BEGIN DATA SHOWN

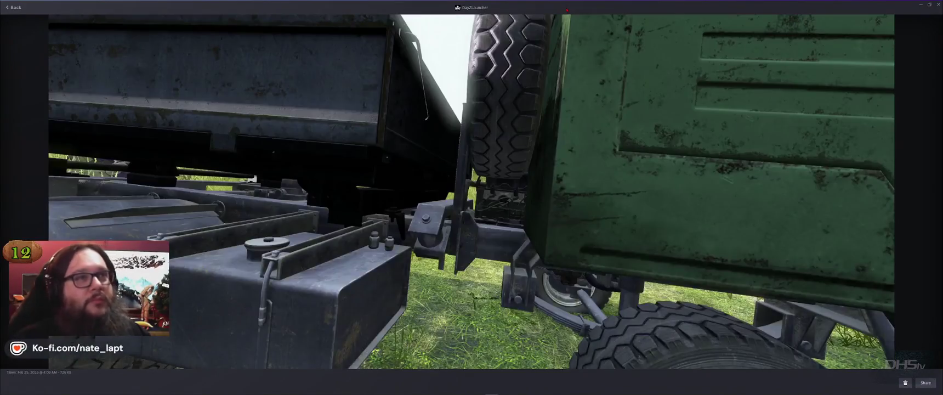
key(Right)
key(Right)
key(Right)
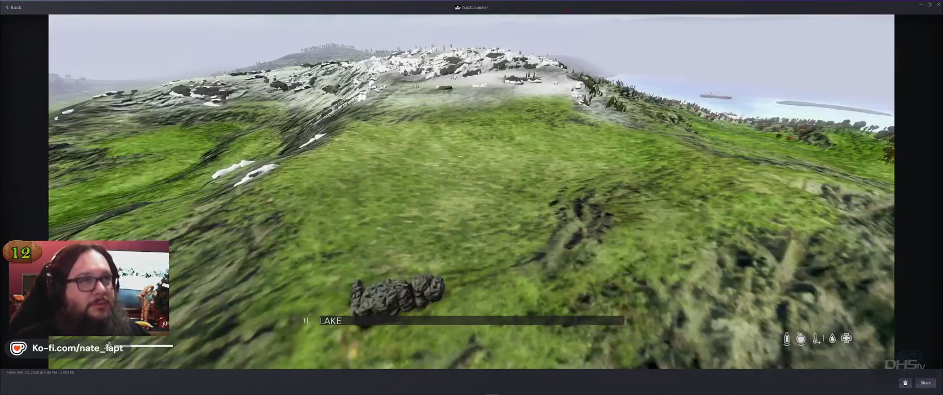
click(937, 3)
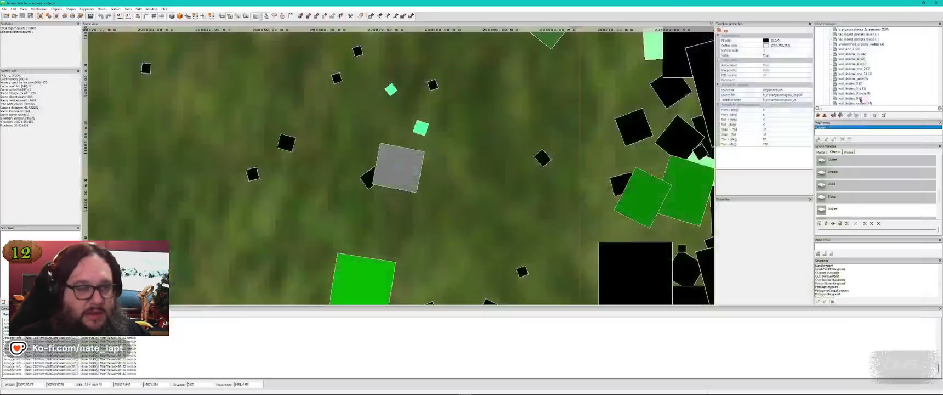
key(alt+Tab)
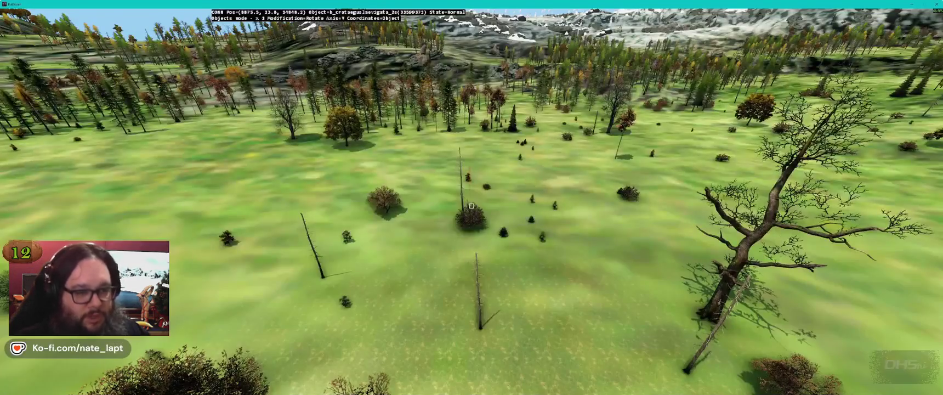
key(s)
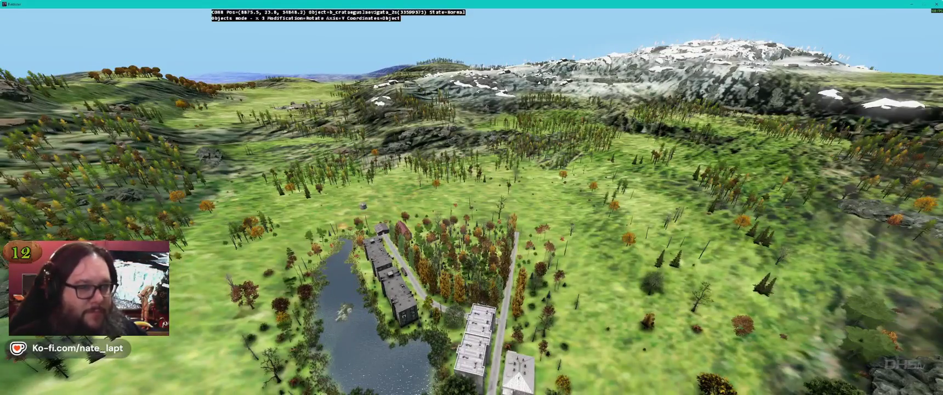
key(w)
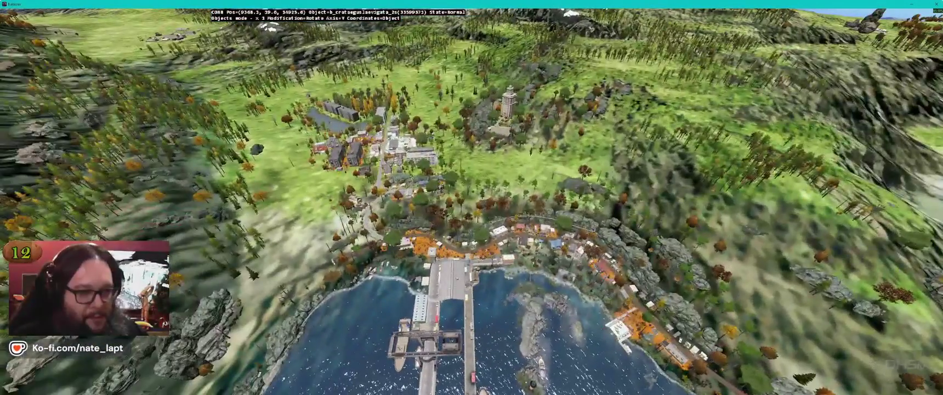
key(s)
key(w)
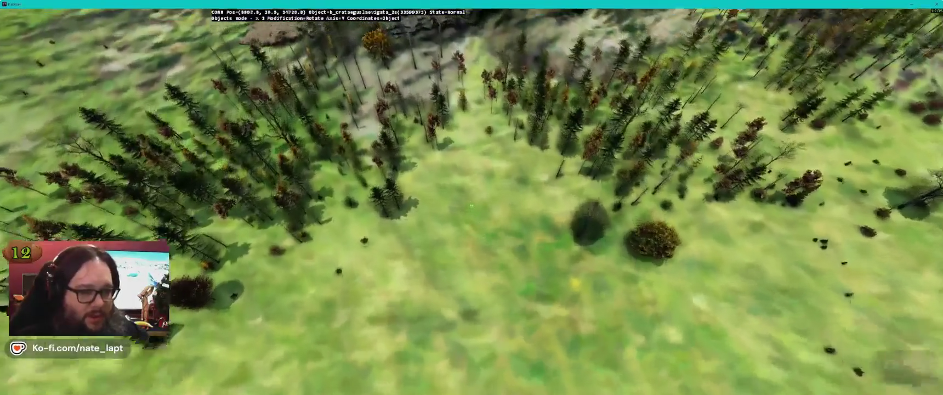
key(w)
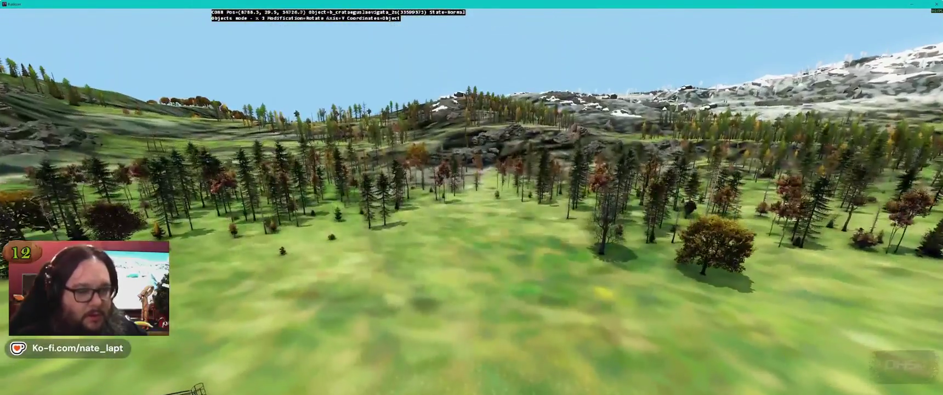
key(s)
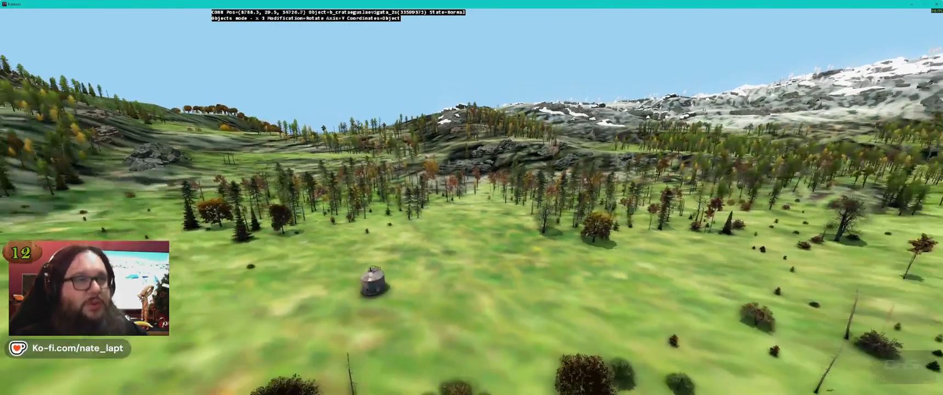
key(w)
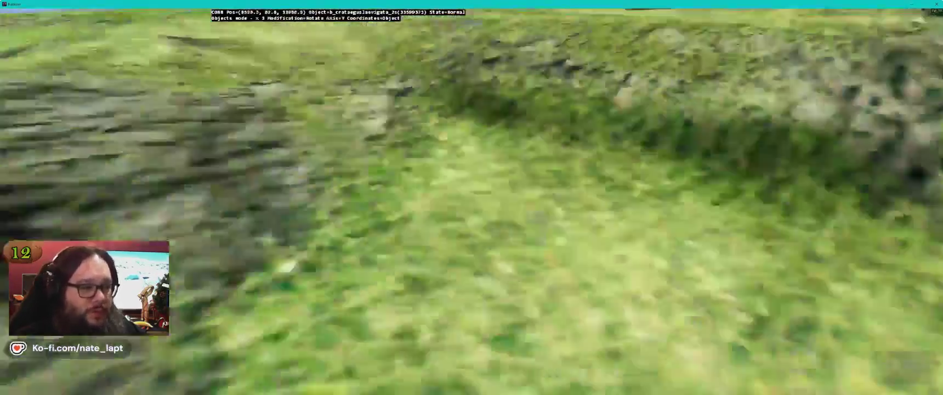
key(s)
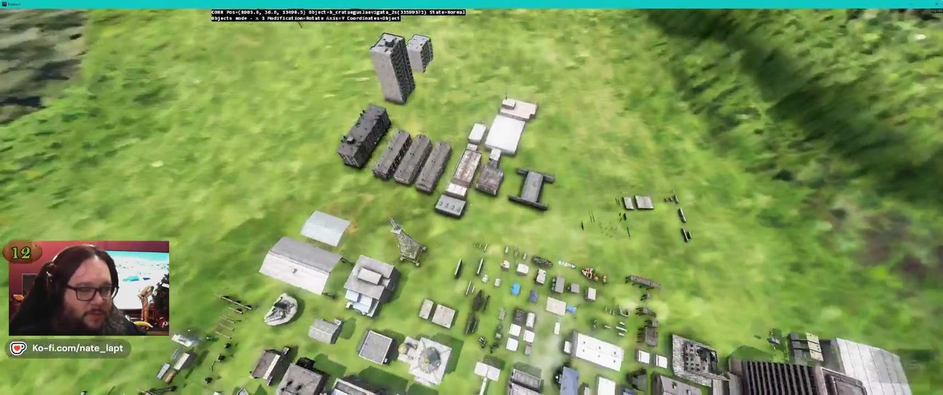
key(d)
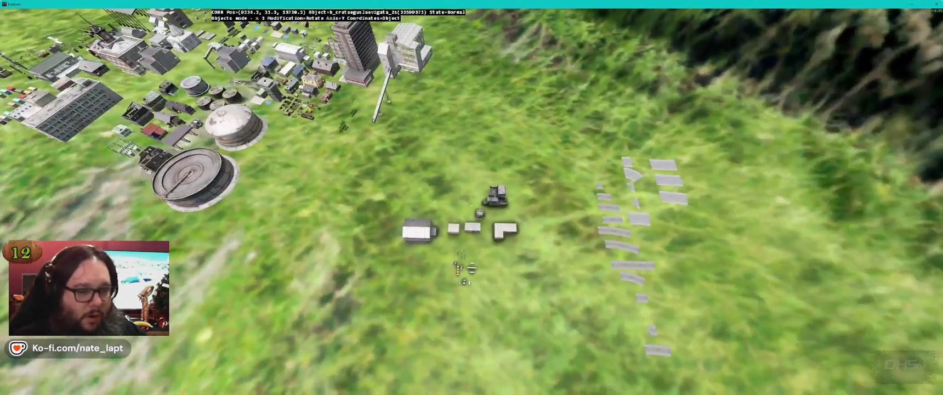
key(s)
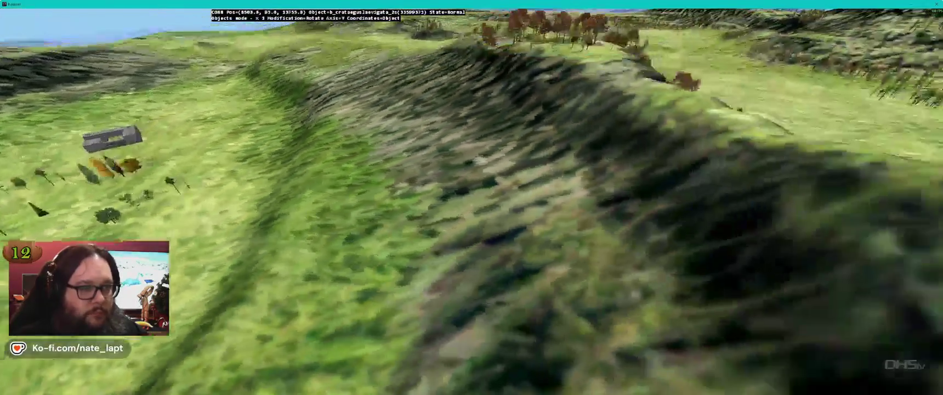
key(w)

END DATA SHOWN

YOUR GOAL:
Copy the data above word for word. Pictures stay out.

RESULT BELOW:
key(Right)
key(Right)
key(Right)
click(937, 3)
key(alt+Tab)
key(s)
key(w)
key(s)
key(w)
key(w)
key(s)
key(w)
key(s)
key(d)
key(s)
key(w)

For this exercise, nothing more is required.